Домик мне нужен, чтобы жить-поживать, добра наживать! Нашёл такое тихонькое, укромненькое местечко, чтобы никто, окромя тебя, меня тут не видал. Страх-то какой - чуть в печи не изжарился! Фике ласково обняла его и стала утешать: - Будет тебе домик! И никто тебя там не найдёт, и в печке сидеть не будешь. - Да я не печек боюсь, - признался Кузька, забираясь обеими ногами в лапти, - я огня боюсь. И матушки твоей страх как боюсь. Это она тут за хозяйку? - Нет, что ты! - замахала руками Фике. - Здесь императрица всем владеет... Её Величества это дворец! - Ах ты ж батюшки-светы! - ахнул Кузька, чуть не свалившись с колен Фике. - Не думал, не гадал, а в царские хоромы попал! А ты-то как сюда попала? - Вот чудак! - развеселилась принцесса. - Говорю же, меня просватали! Я скоро стану невестой наследника престола. - Царевича, значит? - Угу. - А где ж твой царевич? - Здесь, - вздохнула Фике. - Не знаю я, где его покои... А хочешь, по секрету скажу? Домовёнок с готовностью подставил ухо, заправив за него русую гриву. - Я и знать не хочу... А лучше бы и совсем не узнать. Фике вдруг стало так боязно, так тошно - хоть волком вой. Уселась на кровать, подтянула к себе колени, обхватила их обеими руками и горько заплакала. Кузька так и сел прямо на пол, озадаченно потирая чумазый лоб. - Так, чего-то не пойму я... За царевича идёшь, а белугою ревёшь.

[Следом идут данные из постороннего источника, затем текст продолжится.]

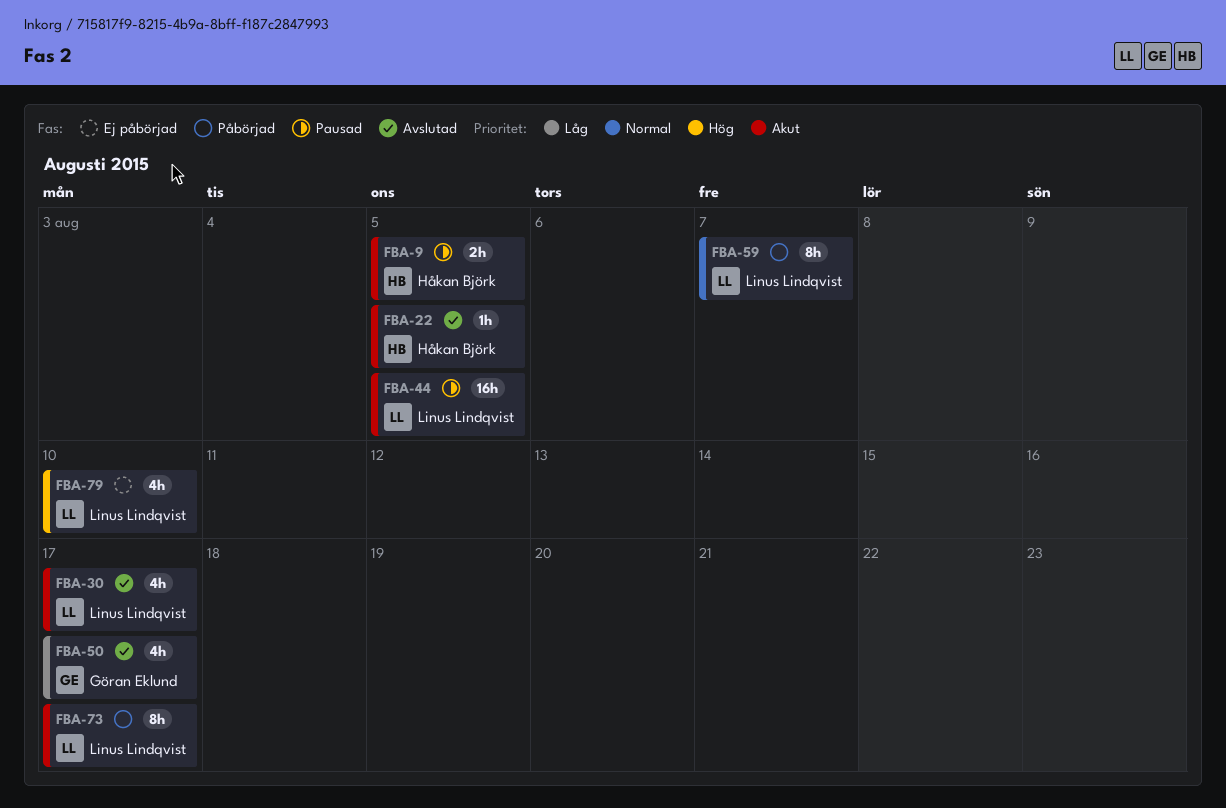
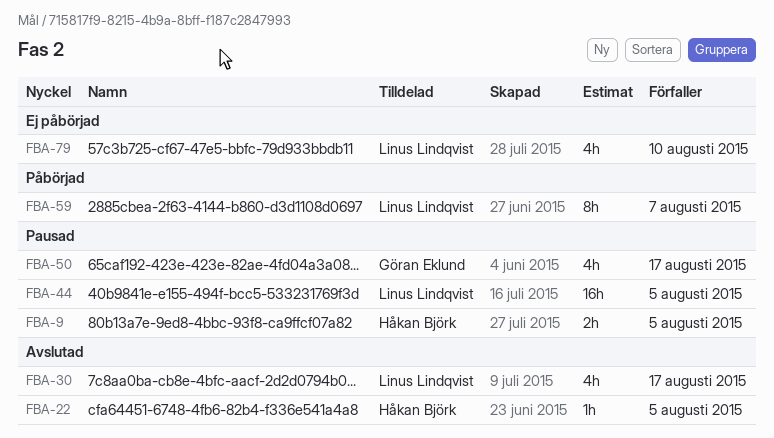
FBA-50, status: Avslutad -> Pausad
FBA-73: present -> none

- Не хочу я за него идти, - всхлипывая, выдавила из себя Фике. - Не люблю его совсем! - Вот те раз! - опешил Кузька. - А каков он собой, царевич твой? Глаз косой, рот кривой, а пузо мешком набекрень висит? Фике даже плакать перестала, как представила себе эту картину. - Ну и выдумал! - развеселилась она, утирая недавние слёзы. - А вот сам его скоро увидишь, будешь знать! Поразмыслив немного, Кузька вдруг хлопнул себя по лбу. - Семь бед - один ответ! Знаю, как твоему горю подсобить! - Ты что выдумал?
- Ай да Кузька, ай да голова! Пока ты сидишь, слёзы льёшь, а я уж придумал, как жениха твоего отвадить! - Да ты что! - испугалась Фике. - Так нельзя, Кузя! Совсем нельзя...
- А под венец можно идти, коль он тебе так не люб? - у Кузьки от возмущения аж воротник на рубахе встопорщился. - Нельзя, Кузенька, - Фике зашептала почти неслышно, - и отступать тоже нельзя... Мы же с матушкой за этим сюда и приехали! - Фу-ты, ну-ты, лапти гнуты! - фыркнул домовёнок, и вправду болтая лаптями в воздухе. - Опять матушка! Говоришь, что не боишься её, а сама шагу ступить не можешь... Но Фике жестом показала ему молчать и пригладила лохматую голову. - Так надо, - коротко объяснила она и, достав платочек, стала вытирать Кузькины щёки от сажи. - Лучше скажи, почему ты опять такой грязный? Я же тебя только выкупала! - Тогда давай опять париться, - предложил Кузька, торопливо уточняя: - Ты только меня больше своей кусачкой не намазывай, а то ещё ослепну.
Пока Фике выливала в таз оставшуюся воду, домовёнок всё продолжал ворчать и возмущаться: - Матушка да матушка... Ишь ты, напугала! Подумаешь, какой страшный зверь...
- А что ж ты такой храбрый, а мыла боишься? - подмигнула Фике. - Это не я его боюсь, - Кузька пригрозил мылу кулаком, - это оно меня пущай боится! А на царевича твоего управу найдём, и никакая матушка мне не указ. - Вот хвастун, - со смехом покачала головой Фике. - Такой маленький, а такой хвастливый! - А ты не гляди, что я маленький, - разгорячился Кузька, важно сделав руки в боки. - Я ещё покажу, кто тут хозяин! Поглядим, что запоёт твоя матушка, когда я... Внезапно у самой двери послышался настойчивый женский голос: - Фике! Фике, дитя моё! Сколько можно там возиться? Нас ждёт столько дел! Всё это, конечно, поняла только Фике. А Кузька, хоть и не разобрал ни слова, сразу смекнул: - Матушка!